On 21.05.2014 13:30, Masataka Ohta wrote:
Klaus Malorny wrote:

Sure, but I am talking of about 5-20 variants per name, not all that are
combinatorially possible.

I'm afraid you don't distinguish "name" and "label".

Anyway, what if you encounter a label with 21 variants?

Are you saying registries MUST reject registrations requests for
domain names, if the numbeer of variants exceed 20?

Note that a single Chinese character frequently used in Japan
have, at least as I quickly checked, 6 variants, which means
your limit can easily and naturally be exceeded.

Or, how many variants, do you think, a '-' character, which
is a legal ASCII character for hostnames, have?

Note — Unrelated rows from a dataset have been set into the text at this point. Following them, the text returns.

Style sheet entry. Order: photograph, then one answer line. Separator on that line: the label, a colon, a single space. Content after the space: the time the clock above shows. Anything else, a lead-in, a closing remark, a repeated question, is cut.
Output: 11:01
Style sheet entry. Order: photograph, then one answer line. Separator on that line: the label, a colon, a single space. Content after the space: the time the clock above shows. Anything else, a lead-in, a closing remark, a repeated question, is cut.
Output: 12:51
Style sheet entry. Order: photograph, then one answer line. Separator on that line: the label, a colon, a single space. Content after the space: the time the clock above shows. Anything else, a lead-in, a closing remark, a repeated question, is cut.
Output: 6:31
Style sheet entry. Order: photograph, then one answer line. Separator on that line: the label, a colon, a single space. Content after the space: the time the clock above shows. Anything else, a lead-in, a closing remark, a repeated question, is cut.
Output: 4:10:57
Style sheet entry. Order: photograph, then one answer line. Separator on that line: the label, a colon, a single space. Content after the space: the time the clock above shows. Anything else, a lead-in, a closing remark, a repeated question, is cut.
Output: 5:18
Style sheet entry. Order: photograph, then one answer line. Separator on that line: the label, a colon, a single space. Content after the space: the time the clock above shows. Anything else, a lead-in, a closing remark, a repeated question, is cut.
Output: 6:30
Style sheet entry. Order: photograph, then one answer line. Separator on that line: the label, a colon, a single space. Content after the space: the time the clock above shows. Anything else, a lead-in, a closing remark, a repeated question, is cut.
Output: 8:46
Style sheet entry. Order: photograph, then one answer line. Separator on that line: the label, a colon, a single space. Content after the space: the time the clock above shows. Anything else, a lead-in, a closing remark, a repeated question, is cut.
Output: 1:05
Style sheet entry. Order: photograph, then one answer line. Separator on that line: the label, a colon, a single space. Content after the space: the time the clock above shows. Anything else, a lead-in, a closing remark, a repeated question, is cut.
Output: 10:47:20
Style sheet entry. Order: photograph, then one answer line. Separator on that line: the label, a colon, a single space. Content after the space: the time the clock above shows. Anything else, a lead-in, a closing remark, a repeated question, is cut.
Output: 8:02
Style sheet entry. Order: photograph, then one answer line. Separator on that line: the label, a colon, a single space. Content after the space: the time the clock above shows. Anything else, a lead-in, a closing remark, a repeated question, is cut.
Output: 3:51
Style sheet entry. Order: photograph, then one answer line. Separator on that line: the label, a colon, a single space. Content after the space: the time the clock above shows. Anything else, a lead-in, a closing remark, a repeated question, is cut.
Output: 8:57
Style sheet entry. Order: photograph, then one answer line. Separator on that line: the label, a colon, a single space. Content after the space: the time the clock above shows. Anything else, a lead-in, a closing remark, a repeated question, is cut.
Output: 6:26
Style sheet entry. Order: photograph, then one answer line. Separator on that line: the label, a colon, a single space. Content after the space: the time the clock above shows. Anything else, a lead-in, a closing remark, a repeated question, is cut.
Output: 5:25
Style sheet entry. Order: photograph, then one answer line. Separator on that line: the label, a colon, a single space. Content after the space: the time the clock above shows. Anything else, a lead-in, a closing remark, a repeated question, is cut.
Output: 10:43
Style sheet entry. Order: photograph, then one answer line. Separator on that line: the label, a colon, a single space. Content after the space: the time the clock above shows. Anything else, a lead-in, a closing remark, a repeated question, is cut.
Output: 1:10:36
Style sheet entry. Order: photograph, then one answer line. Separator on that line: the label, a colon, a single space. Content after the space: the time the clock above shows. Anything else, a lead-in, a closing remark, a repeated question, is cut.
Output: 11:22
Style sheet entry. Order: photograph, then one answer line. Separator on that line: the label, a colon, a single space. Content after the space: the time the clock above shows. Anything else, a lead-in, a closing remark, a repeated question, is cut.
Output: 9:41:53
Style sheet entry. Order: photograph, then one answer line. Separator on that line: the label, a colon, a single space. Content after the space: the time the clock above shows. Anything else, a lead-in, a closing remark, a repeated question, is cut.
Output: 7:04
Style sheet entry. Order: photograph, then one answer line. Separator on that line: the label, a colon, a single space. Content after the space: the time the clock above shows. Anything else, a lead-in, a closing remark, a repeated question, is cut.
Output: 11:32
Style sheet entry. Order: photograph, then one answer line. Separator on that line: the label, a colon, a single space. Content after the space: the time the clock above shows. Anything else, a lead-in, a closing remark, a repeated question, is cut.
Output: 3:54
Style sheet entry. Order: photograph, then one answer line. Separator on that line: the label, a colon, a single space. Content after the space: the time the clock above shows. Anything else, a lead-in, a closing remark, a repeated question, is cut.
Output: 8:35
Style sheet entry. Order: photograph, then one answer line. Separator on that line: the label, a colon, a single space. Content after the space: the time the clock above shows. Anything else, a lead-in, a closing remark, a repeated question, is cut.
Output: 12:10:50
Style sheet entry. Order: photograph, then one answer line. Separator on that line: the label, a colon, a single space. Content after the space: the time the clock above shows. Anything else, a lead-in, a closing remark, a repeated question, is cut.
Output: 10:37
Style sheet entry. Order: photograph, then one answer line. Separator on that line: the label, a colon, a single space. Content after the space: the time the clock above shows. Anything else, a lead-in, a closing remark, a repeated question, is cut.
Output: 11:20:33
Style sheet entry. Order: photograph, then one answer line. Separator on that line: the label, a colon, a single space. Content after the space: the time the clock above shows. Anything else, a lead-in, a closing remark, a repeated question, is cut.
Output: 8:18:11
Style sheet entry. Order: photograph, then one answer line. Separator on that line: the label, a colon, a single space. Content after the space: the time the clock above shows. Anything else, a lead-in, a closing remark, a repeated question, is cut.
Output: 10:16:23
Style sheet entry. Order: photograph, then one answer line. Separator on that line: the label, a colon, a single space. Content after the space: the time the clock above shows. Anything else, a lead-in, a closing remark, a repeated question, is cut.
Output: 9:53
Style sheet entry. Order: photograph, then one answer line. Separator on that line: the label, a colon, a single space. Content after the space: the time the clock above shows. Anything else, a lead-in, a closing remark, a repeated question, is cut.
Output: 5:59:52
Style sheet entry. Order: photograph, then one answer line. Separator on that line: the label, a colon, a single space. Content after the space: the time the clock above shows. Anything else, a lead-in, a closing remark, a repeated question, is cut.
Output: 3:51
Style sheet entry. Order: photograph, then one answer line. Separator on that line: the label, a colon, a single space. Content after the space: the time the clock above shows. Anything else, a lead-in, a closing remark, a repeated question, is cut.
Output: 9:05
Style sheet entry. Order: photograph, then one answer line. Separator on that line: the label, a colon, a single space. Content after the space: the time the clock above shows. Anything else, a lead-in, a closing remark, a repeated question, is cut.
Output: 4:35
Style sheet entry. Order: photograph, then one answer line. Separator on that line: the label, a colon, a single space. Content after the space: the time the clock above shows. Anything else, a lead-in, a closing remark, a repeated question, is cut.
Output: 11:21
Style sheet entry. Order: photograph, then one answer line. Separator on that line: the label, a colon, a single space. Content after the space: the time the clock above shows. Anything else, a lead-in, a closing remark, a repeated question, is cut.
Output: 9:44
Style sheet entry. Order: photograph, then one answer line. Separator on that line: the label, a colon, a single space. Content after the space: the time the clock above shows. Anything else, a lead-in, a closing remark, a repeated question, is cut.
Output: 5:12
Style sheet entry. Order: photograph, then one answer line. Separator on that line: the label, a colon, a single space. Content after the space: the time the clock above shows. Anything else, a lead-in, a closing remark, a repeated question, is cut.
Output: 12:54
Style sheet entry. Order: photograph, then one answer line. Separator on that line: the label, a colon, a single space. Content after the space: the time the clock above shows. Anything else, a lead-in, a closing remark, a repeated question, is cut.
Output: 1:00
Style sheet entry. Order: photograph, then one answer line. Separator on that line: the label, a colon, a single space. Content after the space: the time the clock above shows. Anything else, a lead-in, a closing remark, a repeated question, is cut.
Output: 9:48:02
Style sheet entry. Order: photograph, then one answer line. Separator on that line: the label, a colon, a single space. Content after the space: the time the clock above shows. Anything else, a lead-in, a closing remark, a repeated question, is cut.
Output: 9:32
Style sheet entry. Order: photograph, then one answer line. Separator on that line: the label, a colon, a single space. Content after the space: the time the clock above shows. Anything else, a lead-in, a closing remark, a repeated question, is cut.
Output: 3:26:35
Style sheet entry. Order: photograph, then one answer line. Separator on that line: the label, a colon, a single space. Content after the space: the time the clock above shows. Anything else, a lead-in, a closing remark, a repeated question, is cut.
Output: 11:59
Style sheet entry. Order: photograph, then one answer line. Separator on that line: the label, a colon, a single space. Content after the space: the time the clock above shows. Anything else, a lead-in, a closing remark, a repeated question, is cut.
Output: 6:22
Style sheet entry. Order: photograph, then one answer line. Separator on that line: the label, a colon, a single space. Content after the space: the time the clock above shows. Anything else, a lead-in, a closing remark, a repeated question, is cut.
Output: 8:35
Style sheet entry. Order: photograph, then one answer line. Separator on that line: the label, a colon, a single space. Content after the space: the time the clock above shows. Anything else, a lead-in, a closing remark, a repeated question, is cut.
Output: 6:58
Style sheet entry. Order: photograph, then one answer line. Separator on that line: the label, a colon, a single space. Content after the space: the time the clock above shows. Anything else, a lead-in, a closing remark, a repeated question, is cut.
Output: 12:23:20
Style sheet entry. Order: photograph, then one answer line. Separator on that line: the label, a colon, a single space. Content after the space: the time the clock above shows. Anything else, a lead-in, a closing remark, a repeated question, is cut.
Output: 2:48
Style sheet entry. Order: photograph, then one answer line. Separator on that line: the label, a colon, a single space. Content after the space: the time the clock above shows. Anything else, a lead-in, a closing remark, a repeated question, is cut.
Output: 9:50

The idea is that the registrant simply decides which of the variants he wants to have included with his original name. Those would be added to the zone via redirection resource records, whatever available. When he reaches a registry given limit, he has to make a trade-off, which of the possible variants he regards as most valuable for his purpose. From my perspective, this is an acceptable compromise. Otherwise, the only solution to cope with the exponential number of variants would be to add logic about human languages and scripts directly into the name servers that serve the respective TLD. They would have to identify the base name, and synthesize and sign respective answers on the fly. Besides the technical challenge, I am sure ICANN would not be pleased about this (thinking of zone file access, escrow and the explicit ban of redirecting unregistered names as Verisign once did, which resembles this approach).